**Selected excerpt:**
_ _ _ _ _

结论：新冠灭活疫苗与蛋白疫苗免疫后，诱导的抗原特异性TCR分布特征不同。其中，灭活疫苗免疫后与自然感染相似，TCR谱系更加丰富，免疫反应更多样。而蛋白疫苗免疫后，TCR谱系偏向性明显，主要对S1抗原刺激有较强的应答反应。对TCR库特征的进一步研究，可为疫苗的研发和评价提供信息。

Objective: The ability of the adaptive immune system to recognize pathogens and initiate protective responses depends on a large and diversely expressed antigen-specific receptor, especially T-cell receptor (TCR) and immunoglobulin (Ig) molecules. Among them, TCR is a key immune molecule for T cells to present antigens and initiate adaptive immune responses, and plays a key role in the process of clearing viruses and diseased cells. In cases of SARS-CoV-2 infection, T cell levels correlated with pneumonia severity, and the strength of specific T cell responses to antigens correlated with antibody titers. In the development of SARS-CoV-2 vaccines, the analysis of TCR gene expression profiles with different specificity of T cell responses elicited by different antigens is of great significance for vaccine design and evaluation. In this experiment, after immunizing rhesus monkeys with SARS-CoV-2 protein vaccine and SARS-CoV-2 inactivated vaccine, the intensity of immune response to different antigens, TCR α/β characteristics and specific TCR bias differences were analyzed，and providing reference information for vaccine research and development.

_ _ _ _ _

**Extracted material:**

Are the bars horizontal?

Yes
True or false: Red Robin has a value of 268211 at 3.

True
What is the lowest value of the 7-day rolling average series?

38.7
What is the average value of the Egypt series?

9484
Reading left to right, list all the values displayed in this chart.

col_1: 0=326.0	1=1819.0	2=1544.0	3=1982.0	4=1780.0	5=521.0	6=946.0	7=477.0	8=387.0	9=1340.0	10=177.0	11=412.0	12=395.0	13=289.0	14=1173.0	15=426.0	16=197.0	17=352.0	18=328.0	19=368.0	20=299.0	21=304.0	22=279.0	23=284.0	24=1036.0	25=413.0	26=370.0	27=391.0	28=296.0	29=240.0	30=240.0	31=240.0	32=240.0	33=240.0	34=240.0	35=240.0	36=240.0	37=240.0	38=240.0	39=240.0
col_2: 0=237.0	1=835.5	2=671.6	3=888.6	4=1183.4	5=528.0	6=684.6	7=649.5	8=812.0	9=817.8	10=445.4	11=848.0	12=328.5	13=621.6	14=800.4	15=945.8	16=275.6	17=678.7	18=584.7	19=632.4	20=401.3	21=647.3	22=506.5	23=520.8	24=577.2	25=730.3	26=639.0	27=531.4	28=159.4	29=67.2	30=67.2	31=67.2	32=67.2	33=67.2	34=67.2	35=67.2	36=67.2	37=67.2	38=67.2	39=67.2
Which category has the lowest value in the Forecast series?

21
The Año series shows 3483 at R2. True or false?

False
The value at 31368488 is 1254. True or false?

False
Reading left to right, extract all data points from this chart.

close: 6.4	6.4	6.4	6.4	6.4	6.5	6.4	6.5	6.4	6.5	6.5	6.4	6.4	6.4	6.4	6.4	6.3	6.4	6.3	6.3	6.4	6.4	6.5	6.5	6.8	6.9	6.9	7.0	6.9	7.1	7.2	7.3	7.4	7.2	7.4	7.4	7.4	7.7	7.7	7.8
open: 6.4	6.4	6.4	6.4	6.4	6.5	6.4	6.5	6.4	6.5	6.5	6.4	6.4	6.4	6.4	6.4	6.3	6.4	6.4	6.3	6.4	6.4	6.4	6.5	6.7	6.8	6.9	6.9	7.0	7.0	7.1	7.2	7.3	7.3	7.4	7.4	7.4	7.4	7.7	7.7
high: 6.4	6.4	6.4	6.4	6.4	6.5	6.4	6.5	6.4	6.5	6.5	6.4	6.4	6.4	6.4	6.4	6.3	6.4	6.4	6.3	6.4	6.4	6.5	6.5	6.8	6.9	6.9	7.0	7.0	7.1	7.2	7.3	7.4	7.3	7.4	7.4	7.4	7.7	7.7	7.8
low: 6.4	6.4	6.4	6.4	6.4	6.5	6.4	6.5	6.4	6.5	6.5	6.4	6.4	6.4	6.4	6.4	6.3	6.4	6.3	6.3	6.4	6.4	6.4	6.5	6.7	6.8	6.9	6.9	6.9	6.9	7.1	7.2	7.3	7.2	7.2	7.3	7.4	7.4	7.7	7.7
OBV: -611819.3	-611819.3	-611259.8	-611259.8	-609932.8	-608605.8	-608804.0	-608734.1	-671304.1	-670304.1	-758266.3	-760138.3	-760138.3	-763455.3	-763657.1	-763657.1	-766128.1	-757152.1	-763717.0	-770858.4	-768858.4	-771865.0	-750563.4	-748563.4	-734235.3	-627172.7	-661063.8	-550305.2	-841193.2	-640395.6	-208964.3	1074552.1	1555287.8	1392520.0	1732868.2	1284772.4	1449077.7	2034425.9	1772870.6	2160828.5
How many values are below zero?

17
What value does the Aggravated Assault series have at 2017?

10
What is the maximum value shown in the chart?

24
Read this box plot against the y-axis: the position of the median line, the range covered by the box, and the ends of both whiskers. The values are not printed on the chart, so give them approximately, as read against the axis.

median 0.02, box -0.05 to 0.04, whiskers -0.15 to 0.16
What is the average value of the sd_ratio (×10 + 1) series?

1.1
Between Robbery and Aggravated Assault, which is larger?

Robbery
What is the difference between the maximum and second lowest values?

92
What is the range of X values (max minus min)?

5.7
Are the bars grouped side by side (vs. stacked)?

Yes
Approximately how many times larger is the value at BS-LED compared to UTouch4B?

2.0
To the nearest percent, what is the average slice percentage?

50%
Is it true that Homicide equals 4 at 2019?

_ _ _ _ _

**Exercise objective:**
In the vaccine study excerpt above, turn the paragraph beginning "Objective: The ability of the adaptive immune system" into a short bulleted list that keeps its main facts.

**Completed task:**
- The adaptive immune system's ability to recognize pathogens and start protective responses depends on a large, diversely expressed antigen-specific receptor, especially T-cell receptor (TCR) and immunoglobulin (Ig) molecules.
- TCR is a key molecule for T cells to present antigens and initiate adaptive immune responses. It plays a key role in clearing viruses and diseased cells.
- In SARS-CoV-2 infection, T cell levels correlated with pneumonia severity, and the strength of antigen-specific T cell responses correlated with antibody titers.
- For SARS-CoV-2 vaccine development, analyzing the TCR gene expression profiles of the T cell responses that different antigens elicit is of great significance for vaccine design and evaluation.
- In this experiment, rhesus monkeys were immunized with a SARS-CoV-2 protein vaccine and a SARS-CoV-2 inactivated vaccine.
- The researchers then analyzed the intensity of the immune response to different antigens, TCR α/β characteristics and specific TCR bias differences, to provide reference information for vaccine research and development.